- _MATERIAL PROVIDED_:
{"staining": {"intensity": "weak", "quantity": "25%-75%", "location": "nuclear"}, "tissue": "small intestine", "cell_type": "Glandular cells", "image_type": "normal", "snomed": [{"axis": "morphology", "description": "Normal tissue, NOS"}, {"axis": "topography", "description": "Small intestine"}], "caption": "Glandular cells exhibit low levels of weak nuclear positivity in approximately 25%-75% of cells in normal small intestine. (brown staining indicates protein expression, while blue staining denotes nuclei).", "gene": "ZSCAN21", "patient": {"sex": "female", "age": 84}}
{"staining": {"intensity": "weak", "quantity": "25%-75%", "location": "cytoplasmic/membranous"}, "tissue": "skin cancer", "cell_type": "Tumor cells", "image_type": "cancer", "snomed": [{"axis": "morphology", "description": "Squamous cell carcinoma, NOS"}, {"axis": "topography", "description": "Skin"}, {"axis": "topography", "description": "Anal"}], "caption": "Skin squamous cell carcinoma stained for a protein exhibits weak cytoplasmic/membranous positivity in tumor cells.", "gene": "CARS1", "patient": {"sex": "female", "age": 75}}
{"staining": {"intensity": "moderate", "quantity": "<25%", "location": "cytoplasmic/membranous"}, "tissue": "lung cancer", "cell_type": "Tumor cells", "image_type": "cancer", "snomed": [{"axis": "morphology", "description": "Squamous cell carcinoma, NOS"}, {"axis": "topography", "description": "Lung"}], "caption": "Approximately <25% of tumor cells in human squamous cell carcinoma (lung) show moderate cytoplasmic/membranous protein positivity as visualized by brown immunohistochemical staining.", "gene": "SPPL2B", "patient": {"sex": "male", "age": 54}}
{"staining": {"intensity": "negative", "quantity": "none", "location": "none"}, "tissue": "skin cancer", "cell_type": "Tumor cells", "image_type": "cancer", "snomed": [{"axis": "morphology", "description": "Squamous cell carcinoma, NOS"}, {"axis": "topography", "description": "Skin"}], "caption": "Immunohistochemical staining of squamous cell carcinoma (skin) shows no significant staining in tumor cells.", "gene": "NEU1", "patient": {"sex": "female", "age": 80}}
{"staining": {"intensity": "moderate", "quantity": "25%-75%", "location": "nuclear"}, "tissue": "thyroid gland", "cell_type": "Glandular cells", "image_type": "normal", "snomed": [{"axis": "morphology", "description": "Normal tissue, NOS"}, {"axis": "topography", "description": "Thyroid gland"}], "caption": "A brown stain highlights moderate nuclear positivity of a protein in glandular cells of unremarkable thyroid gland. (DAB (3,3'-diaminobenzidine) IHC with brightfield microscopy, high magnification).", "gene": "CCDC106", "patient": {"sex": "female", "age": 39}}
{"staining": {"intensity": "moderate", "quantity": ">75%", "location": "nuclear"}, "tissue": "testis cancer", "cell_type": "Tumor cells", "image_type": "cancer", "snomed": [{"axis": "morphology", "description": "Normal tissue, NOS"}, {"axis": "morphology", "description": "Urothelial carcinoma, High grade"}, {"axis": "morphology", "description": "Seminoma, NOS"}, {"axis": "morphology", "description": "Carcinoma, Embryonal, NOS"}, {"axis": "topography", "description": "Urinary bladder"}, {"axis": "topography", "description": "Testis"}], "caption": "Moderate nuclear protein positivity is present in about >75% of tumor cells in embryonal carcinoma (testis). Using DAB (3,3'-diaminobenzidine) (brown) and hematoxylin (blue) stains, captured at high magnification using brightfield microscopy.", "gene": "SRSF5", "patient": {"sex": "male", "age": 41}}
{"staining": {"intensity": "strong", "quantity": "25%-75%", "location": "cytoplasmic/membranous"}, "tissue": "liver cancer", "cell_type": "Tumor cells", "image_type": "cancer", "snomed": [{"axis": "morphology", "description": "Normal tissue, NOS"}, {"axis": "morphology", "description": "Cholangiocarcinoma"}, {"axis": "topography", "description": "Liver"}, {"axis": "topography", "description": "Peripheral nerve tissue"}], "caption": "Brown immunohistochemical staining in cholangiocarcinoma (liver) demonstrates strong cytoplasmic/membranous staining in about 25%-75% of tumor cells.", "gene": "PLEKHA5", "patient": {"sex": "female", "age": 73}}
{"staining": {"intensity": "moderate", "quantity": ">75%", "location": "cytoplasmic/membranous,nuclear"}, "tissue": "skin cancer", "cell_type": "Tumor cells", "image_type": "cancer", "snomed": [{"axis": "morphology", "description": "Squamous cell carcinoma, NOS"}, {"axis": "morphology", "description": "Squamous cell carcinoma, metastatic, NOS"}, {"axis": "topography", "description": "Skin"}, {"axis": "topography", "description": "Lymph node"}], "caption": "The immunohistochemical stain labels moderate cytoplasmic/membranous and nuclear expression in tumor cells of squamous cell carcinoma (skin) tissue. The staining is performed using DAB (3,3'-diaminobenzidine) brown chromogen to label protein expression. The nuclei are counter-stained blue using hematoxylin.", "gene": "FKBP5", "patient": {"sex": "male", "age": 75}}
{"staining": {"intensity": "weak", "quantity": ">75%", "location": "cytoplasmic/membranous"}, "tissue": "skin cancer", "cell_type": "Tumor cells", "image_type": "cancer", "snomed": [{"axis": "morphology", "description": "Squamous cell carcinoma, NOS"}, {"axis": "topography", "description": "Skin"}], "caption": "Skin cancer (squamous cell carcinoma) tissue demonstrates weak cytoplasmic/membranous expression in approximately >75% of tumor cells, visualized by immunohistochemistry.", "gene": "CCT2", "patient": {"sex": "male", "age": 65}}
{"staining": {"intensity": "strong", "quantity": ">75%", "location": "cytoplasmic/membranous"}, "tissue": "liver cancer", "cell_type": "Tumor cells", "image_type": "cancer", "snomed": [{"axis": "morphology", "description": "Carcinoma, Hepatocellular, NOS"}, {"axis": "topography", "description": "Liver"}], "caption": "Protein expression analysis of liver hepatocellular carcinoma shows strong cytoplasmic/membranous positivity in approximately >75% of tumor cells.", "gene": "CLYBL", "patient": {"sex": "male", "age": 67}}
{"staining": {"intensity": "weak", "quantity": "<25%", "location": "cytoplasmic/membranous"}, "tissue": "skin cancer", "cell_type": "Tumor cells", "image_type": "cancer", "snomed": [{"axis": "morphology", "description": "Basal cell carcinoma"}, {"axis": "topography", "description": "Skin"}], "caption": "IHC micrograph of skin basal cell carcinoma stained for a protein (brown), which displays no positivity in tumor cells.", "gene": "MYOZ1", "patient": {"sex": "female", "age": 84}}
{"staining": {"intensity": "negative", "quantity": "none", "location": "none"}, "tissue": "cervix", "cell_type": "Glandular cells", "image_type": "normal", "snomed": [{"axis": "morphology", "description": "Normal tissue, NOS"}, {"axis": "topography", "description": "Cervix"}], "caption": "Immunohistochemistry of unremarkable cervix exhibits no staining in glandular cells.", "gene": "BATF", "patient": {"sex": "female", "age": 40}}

- _EXERCISE OBJECTIVE_:
In full and without change, transcribe the entries.

- _WORKED SOLUTION_:
{"staining": {"intensity": "weak", "quantity": "25%-75%", "location": "nuclear"}, "tissue": "small intestine", "cell_type": "Glandular cells", "image_type": "normal", "snomed": [{"axis": "morphology", "description": "Normal tissue, NOS"}, {"axis": "topography", "description": "Small intestine"}], "caption": "Glandular cells exhibit low levels of weak nuclear positivity in approximately 25%-75% of cells in normal small intestine. (brown staining indicates protein expression, while blue staining denotes nuclei).", "gene": "ZSCAN21", "patient": {"sex": "female", "age": 84}}
{"staining": {"intensity": "weak", "quantity": "25%-75%", "location": "cytoplasmic/membranous"}, "tissue": "skin cancer", "cell_type": "Tumor cells", "image_type": "cancer", "snomed": [{"axis": "morphology", "description": "Squamous cell carcinoma, NOS"}, {"axis": "topography", "description": "Skin"}, {"axis": "topography", "description": "Anal"}], "caption": "Skin squamous cell carcinoma stained for a protein exhibits weak cytoplasmic/membranous positivity in tumor cells.", "gene": "CARS1", "patient": {"sex": "female", "age": 75}}
{"staining": {"intensity": "moderate", "quantity": "<25%", "location": "cytoplasmic/membranous"}, "tissue": "lung cancer", "cell_type": "Tumor cells", "image_type": "cancer", "snomed": [{"axis": "morphology", "description": "Squamous cell carcinoma, NOS"}, {"axis": "topography", "description": "Lung"}], "caption": "Approximately <25% of tumor cells in human squamous cell carcinoma (lung) show moderate cytoplasmic/membranous protein positivity as visualized by brown immunohistochemical staining.", "gene": "SPPL2B", "patient": {"sex": "male", "age": 54}}
{"staining": {"intensity": "negative", "quantity": "none", "location": "none"}, "tissue": "skin cancer", "cell_type": "Tumor cells", "image_type": "cancer", "snomed": [{"axis": "morphology", "description": "Squamous cell carcinoma, NOS"}, {"axis": "topography", "description": "Skin"}], "caption": "Immunohistochemical staining of squamous cell carcinoma (skin) shows no significant staining in tumor cells.", "gene": "NEU1", "patient": {"sex": "female", "age": 80}}
{"staining": {"intensity": "moderate", "quantity": "25%-75%", "location": "nuclear"}, "tissue": "thyroid gland", "cell_type": "Glandular cells", "image_type": "normal", "snomed": [{"axis": "morphology", "description": "Normal tissue, NOS"}, {"axis": "topography", "description": "Thyroid gland"}], "caption": "A brown stain highlights moderate nuclear positivity of a protein in glandular cells of unremarkable thyroid gland. (DAB (3,3'-diaminobenzidine) IHC with brightfield microscopy, high magnification).", "gene": "CCDC106", "patient": {"sex": "female", "age": 39}}
{"staining": {"intensity": "moderate", "quantity": ">75%", "location": "nuclear"}, "tissue": "testis cancer", "cell_type": "Tumor cells", "image_type": "cancer", "snomed": [{"axis": "morphology", "description": "Normal tissue, NOS"}, {"axis": "morphology", "description": "Urothelial carcinoma, High grade"}, {"axis": "morphology", "description": "Seminoma, NOS"}, {"axis": "morphology", "description": "Carcinoma, Embryonal, NOS"}, {"axis": "topography", "description": "Urinary bladder"}, {"axis": "topography", "description": "Testis"}], "caption": "Moderate nuclear protein positivity is present in about >75% of tumor cells in embryonal carcinoma (testis). Using DAB (3,3'-diaminobenzidine) (brown) and hematoxylin (blue) stains, captured at high magnification using brightfield microscopy.", "gene": "SRSF5", "patient": {"sex": "male", "age": 41}}
{"staining": {"intensity": "strong", "quantity": "25%-75%", "location": "cytoplasmic/membranous"}, "tissue": "liver cancer", "cell_type": "Tumor cells", "image_type": "cancer", "snomed": [{"axis": "morphology", "description": "Normal tissue, NOS"}, {"axis": "morphology", "description": "Cholangiocarcinoma"}, {"axis": "topography", "description": "Liver"}, {"axis": "topography", "description": "Peripheral nerve tissue"}], "caption": "Brown immunohistochemical staining in cholangiocarcinoma (liver) demonstrates strong cytoplasmic/membranous staining in about 25%-75% of tumor cells.", "gene": "PLEKHA5", "patient": {"sex": "female", "age": 73}}
{"staining": {"intensity": "moderate", "quantity": ">75%", "location": "cytoplasmic/membranous,nuclear"}, "tissue": "skin cancer", "cell_type": "Tumor cells", "image_type": "cancer", "snomed": [{"axis": "morphology", "description": "Squamous cell carcinoma, NOS"}, {"axis": "morphology", "description": "Squamous cell carcinoma, metastatic, NOS"}, {"axis": "topography", "description": "Skin"}, {"axis": "topography", "description": "Lymph node"}], "caption": "The immunohistochemical stain labels moderate cytoplasmic/membranous and nuclear expression in tumor cells of squamous cell carcinoma (skin) tissue. The staining is performed using DAB (3,3'-diaminobenzidine) brown chromogen to label protein expression. The nuclei are counter-stained blue using hematoxylin.", "gene": "FKBP5", "patient": {"sex": "male", "age": 75}}
{"staining": {"intensity": "weak", "quantity": ">75%", "location": "cytoplasmic/membranous"}, "tissue": "skin cancer", "cell_type": "Tumor cells", "image_type": "cancer", "snomed": [{"axis": "morphology", "description": "Squamous cell carcinoma, NOS"}, {"axis": "topography", "description": "Skin"}], "caption": "Skin cancer (squamous cell carcinoma) tissue demonstrates weak cytoplasmic/membranous expression in approximately >75% of tumor cells, visualized by immunohistochemistry.", "gene": "CCT2", "patient": {"sex": "male", "age": 65}}
{"staining": {"intensity": "strong", "quantity": ">75%", "location": "cytoplasmic/membranous"}, "tissue": "liver cancer", "cell_type": "Tumor cells", "image_type": "cancer", "snomed": [{"axis": "morphology", "description": "Carcinoma, Hepatocellular, NOS"}, {"axis": "topography", "description": "Liver"}], "caption": "Protein expression analysis of liver hepatocellular carcinoma shows strong cytoplasmic/membranous positivity in approximately >75% of tumor cells.", "gene": "CLYBL", "patient": {"sex": "male", "age": 67}}
{"staining": {"intensity": "weak", "quantity": "<25%", "location": "cytoplasmic/membranous"}, "tissue": "skin cancer", "cell_type": "Tumor cells", "image_type": "cancer", "snomed": [{"axis": "morphology", "description": "Basal cell carcinoma"}, {"axis": "topography", "description": "Skin"}], "caption": "IHC micrograph of skin basal cell carcinoma stained for a protein (brown), which displays no positivity in tumor cells.", "gene": "MYOZ1", "patient": {"sex": "female", "age": 84}}
{"staining": {"intensity": "negative", "quantity": "none", "location": "none"}, "tissue": "cervix", "cell_type": "Glandular cells", "image_type": "normal", "snomed": [{"axis": "morphology", "description": "Normal tissue, NOS"}, {"axis": "topography", "description": "Cervix"}], "caption": "Immunohistochemistry of unremarkable cervix exhibits no staining in glandular cells.", "gene": "BATF", "patient": {"sex": "female", "age": 40}}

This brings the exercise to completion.